Neurotransmitters and Synapses

  • Neurotransmitters are critical for nerve impulse transmission across synapses.
  • Presynaptic Neurons: Release neurotransmitters.
  • Postsynaptic Neurons: Receive neurotransmitters.
Common Neurotransmitters
  • Acetylcholine: Muscle action, learning, memory. Low levels linked to Alzheimer’s.
  • Noradrenaline: Mood and alertness control. Low levels lead to depression.
  • Dopamine: Movement and emotion regulation; involved in disorders like Parkinson’s and schizophrenia.
  • GABA: Major inhibitory neurotransmitter; low levels relate to anxiety.
  • Serotonin: Regulates mood and arousal; deficits linked to depression.
Drug Effects on Neurotransmission
  • SSRIs: Selective serotonin reuptake inhibitors that increase serotonin availability.
  • TCAs: Block both serotonin and noradrenaline reuptake; enhance mood.

Enzymatic Actions

  • Enzymes are proteins that catalyze specific reactions (lock & key model).
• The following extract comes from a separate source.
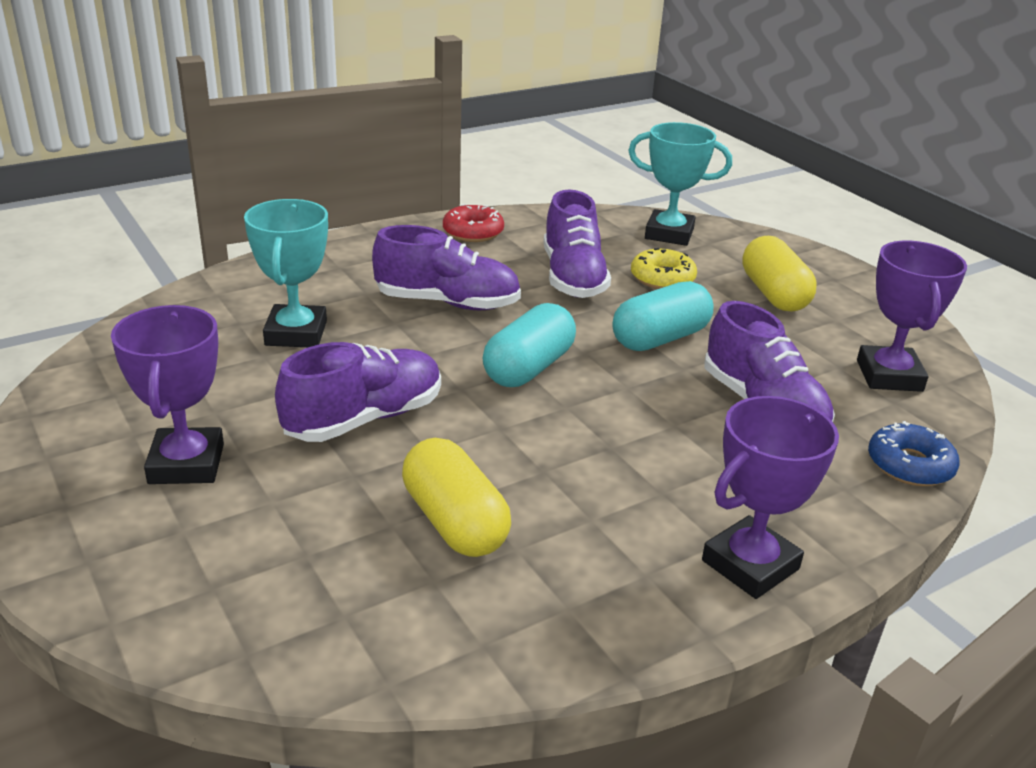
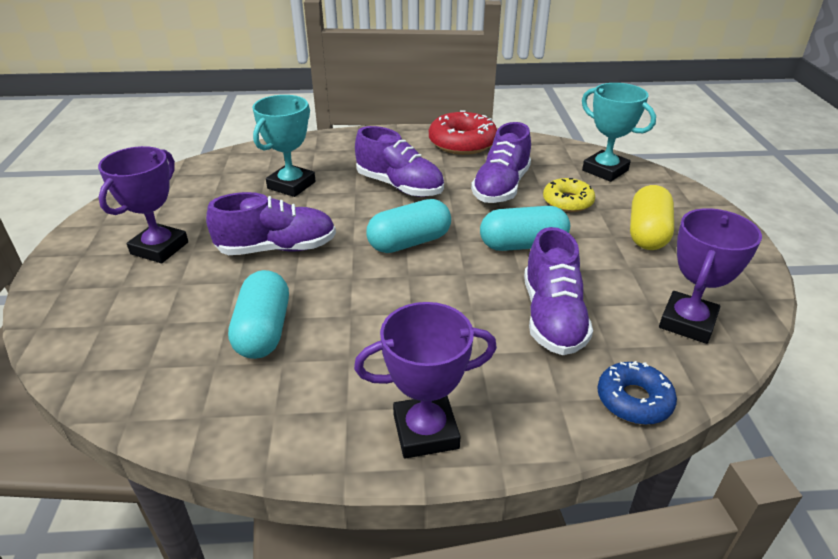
camera: 30 degrees right, 5 degrees up
yellow capsule [402,438,511,557] -> turquoise capsule [228,270,289,359]
red donut [443,204,504,242] -> red donut [429,110,497,155], size x1.57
Drugs Affecting Enzymatic Activity

  • Inhibitors, such as non-selective NSAIDs (Aspirin), target specific inflammation-related enzymes.

Cell Transport Mechanisms

Calcium Channel Blockers
  • Drugs like amlodipine relax smooth muscle via calcium channel blockade, reducing heart rate.
Local Anaesthetics
  • Block sodium channels for temporary loss of sensation; potential adverse effects on the heart/CNS.

Summary

  • An understanding of pharmacodynamics, receptor interactions, neurotransmitter functions, and enzyme systems is essential in pharmacology.
  • Mastering these principles enhances the approach to safe and effective drug use in medical practices.